Problem to solve
Reproduce the text of every record below line for line, keeping each word, number, and symbol unchanged.
┄┄┄┄┄┄
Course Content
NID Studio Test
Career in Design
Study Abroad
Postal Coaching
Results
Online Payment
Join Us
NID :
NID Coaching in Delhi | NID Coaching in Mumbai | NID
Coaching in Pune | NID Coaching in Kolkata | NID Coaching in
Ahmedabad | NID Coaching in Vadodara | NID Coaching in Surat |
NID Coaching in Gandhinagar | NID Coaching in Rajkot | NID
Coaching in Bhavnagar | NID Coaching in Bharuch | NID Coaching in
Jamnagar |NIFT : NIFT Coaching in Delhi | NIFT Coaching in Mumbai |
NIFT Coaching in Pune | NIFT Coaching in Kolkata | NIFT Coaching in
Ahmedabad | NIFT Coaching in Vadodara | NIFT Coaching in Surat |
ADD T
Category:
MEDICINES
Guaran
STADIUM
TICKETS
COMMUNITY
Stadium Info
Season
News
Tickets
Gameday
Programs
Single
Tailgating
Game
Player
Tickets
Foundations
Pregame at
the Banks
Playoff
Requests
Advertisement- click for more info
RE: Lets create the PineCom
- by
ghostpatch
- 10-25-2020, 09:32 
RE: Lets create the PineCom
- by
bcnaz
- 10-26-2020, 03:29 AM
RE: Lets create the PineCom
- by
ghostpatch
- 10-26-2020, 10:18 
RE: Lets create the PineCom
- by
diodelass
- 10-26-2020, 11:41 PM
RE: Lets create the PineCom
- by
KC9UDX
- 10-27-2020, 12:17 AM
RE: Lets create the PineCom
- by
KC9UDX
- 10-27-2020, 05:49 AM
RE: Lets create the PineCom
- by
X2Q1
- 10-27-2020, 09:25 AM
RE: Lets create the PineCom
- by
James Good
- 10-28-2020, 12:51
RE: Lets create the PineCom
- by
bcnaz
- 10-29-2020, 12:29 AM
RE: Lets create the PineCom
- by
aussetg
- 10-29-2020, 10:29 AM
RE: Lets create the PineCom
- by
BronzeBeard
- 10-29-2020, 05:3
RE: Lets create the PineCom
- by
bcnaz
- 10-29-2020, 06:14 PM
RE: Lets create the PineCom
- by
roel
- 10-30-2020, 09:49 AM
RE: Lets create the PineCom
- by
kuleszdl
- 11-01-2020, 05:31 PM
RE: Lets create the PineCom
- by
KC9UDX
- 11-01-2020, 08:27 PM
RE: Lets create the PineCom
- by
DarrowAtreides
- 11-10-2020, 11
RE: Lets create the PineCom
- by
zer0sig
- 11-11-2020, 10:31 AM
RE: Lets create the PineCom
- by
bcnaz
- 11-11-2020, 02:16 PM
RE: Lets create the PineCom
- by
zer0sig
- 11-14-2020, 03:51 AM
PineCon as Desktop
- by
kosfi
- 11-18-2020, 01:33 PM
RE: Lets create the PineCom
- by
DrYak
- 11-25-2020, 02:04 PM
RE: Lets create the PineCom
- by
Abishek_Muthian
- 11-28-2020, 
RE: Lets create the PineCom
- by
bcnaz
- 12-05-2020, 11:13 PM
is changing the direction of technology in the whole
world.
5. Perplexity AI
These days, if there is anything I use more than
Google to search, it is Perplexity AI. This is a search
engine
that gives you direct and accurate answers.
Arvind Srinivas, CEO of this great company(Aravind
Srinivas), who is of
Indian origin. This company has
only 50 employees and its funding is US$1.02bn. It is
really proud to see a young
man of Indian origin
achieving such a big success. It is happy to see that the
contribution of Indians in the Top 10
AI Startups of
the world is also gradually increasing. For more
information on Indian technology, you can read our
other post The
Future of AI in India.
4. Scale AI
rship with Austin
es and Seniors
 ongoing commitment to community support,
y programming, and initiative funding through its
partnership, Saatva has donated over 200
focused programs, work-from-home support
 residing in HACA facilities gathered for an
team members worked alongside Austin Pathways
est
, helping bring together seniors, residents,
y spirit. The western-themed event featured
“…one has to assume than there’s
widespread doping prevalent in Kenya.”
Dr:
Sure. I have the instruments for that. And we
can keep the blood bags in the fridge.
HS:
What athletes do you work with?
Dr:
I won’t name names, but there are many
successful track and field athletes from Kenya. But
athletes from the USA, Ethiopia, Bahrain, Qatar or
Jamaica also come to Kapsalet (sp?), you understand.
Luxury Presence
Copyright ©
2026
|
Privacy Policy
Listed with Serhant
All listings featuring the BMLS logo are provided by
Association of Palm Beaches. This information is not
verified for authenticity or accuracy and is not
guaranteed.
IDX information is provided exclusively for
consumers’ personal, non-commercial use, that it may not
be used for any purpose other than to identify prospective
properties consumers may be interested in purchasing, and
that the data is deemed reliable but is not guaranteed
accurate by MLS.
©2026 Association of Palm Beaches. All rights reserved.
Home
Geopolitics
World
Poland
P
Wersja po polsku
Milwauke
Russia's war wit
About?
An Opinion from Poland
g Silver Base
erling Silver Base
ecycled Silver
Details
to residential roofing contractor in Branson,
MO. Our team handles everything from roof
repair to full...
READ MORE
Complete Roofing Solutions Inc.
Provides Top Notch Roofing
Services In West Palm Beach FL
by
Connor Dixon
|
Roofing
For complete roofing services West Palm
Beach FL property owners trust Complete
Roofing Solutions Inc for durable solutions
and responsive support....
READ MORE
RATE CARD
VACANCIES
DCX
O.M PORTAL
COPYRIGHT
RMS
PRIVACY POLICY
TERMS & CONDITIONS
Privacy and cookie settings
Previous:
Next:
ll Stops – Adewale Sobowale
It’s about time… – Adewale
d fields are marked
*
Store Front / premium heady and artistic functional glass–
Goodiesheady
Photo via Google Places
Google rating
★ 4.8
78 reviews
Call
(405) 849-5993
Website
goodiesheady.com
┄┄┄┄┄┄
Solved exercise
Course Content
NID Studio Test
Career in Design
Study Abroad
Postal Coaching
Results
Online Payment
Join Us
NID :
NID Coaching in Delhi | NID Coaching in Mumbai | NID
Coaching in Pune | NID Coaching in Kolkata | NID Coaching in
Ahmedabad | NID Coaching in Vadodara | NID Coaching in Surat |
NID Coaching in Gandhinagar | NID Coaching in Rajkot | NID
Coaching in Bhavnagar | NID Coaching in Bharuch | NID Coaching in
Jamnagar |NIFT : NIFT Coaching in Delhi | NIFT Coaching in Mumbai |
NIFT Coaching in Pune | NIFT Coaching in Kolkata | NIFT Coaching in
Ahmedabad | NIFT Coaching in Vadodara | NIFT Coaching in Surat |
ADD T
Category:
MEDICINES
Guaran
STADIUM
TICKETS
COMMUNITY
Stadium Info
Season
News
Tickets
Gameday
Programs
Single
Tailgating
Game
Player
Tickets
Foundations
Pregame at
the Banks
Playoff
Requests
Advertisement- click for more info
RE: Lets create the PineCom
- by
ghostpatch
- 10-25-2020, 09:32 
RE: Lets create the PineCom
- by
bcnaz
- 10-26-2020, 03:29 AM
RE: Lets create the PineCom
- by
ghostpatch
- 10-26-2020, 10:18 
RE: Lets create the PineCom
- by
diodelass
- 10-26-2020, 11:41 PM
RE: Lets create the PineCom
- by
KC9UDX
- 10-27-2020, 12:17 AM
RE: Lets create the PineCom
- by
KC9UDX
- 10-27-2020, 05:49 AM
RE: Lets create the PineCom
- by
X2Q1
- 10-27-2020, 09:25 AM
RE: Lets create the PineCom
- by
James Good
- 10-28-2020, 12:51
RE: Lets create the PineCom
- by
bcnaz
- 10-29-2020, 12:29 AM
RE: Lets create the PineCom
- by
aussetg
- 10-29-2020, 10:29 AM
RE: Lets create the PineCom
- by
BronzeBeard
- 10-29-2020, 05:3
RE: Lets create the PineCom
- by
bcnaz
- 10-29-2020, 06:14 PM
RE: Lets create the PineCom
- by
roel
- 10-30-2020, 09:49 AM
RE: Lets create the PineCom
- by
kuleszdl
- 11-01-2020, 05:31 PM
RE: Lets create the PineCom
- by
KC9UDX
- 11-01-2020, 08:27 PM
RE: Lets create the PineCom
- by
DarrowAtreides
- 11-10-2020, 11
RE: Lets create the PineCom
- by
zer0sig
- 11-11-2020, 10:31 AM
RE: Lets create the PineCom
- by
bcnaz
- 11-11-2020, 02:16 PM
RE: Lets create the PineCom
- by
zer0sig
- 11-14-2020, 03:51 AM
PineCon as Desktop
- by
kosfi
- 11-18-2020, 01:33 PM
RE: Lets create the PineCom
- by
DrYak
- 11-25-2020, 02:04 PM
RE: Lets create the PineCom
- by
Abishek_Muthian
- 11-28-2020, 
RE: Lets create the PineCom
- by
bcnaz
- 12-05-2020, 11:13 PM
is changing the direction of technology in the whole
world.
5. Perplexity AI
These days, if there is anything I use more than
Google to search, it is Perplexity AI. This is a search
engine
that gives you direct and accurate answers.
Arvind Srinivas, CEO of this great company(Aravind
Srinivas), who is of
Indian origin. This company has
only 50 employees and its funding is US$1.02bn. It is
really proud to see a young
man of Indian origin
achieving such a big success. It is happy to see that the
contribution of Indians in the Top 10
AI Startups of
the world is also gradually increasing. For more
information on Indian technology, you can read our
other post The
Future of AI in India.
4. Scale AI
rship with Austin
es and Seniors
 ongoing commitment to community support,
y programming, and initiative funding through its
partnership, Saatva has donated over 200
focused programs, work-from-home support
 residing in HACA facilities gathered for an
team members worked alongside Austin Pathways
est
, helping bring together seniors, residents,
y spirit. The western-themed event featured
“…one has to assume than there’s
widespread doping prevalent in Kenya.”
Dr:
Sure. I have the instruments for that. And we
can keep the blood bags in the fridge.
HS:
What athletes do you work with?
Dr:
I won’t name names, but there are many
successful track and field athletes from Kenya. But
athletes from the USA, Ethiopia, Bahrain, Qatar or
Jamaica also come to Kapsalet (sp?), you understand.
Luxury Presence
Copyright ©
2026
|
Privacy Policy
Listed with Serhant
All listings featuring the BMLS logo are provided by
Association of Palm Beaches. This information is not
verified for authenticity or accuracy and is not
guaranteed.
IDX information is provided exclusively for
consumers’ personal, non-commercial use, that it may not
be used for any purpose other than to identify prospective
properties consumers may be interested in purchasing, and
that the data is deemed reliable but is not guaranteed
accurate by MLS.
©2026 Association of Palm Beaches. All rights reserved.
Home
Geopolitics
World
Poland
P
Wersja po polsku
Milwauke
Russia's war wit
About?
An Opinion from Poland
g Silver Base
erling Silver Base
ecycled Silver
Details
to residential roofing contractor in Branson,
MO. Our team handles everything from roof
repair to full...
READ MORE
Complete Roofing Solutions Inc.
Provides Top Notch Roofing
Services In West Palm Beach FL
by
Connor Dixon
|
Roofing
For complete roofing services West Palm
Beach FL property owners trust Complete
Roofing Solutions Inc for durable solutions
and responsive support....
READ MORE
RATE CARD
VACANCIES
DCX
O.M PORTAL
COPYRIGHT
RMS
PRIVACY POLICY
TERMS & CONDITIONS
Privacy and cookie settings
Previous:
Next:
ll Stops – Adewale Sobowale
It’s about time… – Adewale
d fields are marked
*
Store Front / premium heady and artistic functional glass–
Goodiesheady
Photo via Google Places
Google rating
★ 4.8
78 reviews
Call
(405) 849-5993
Website
goodiesheady.com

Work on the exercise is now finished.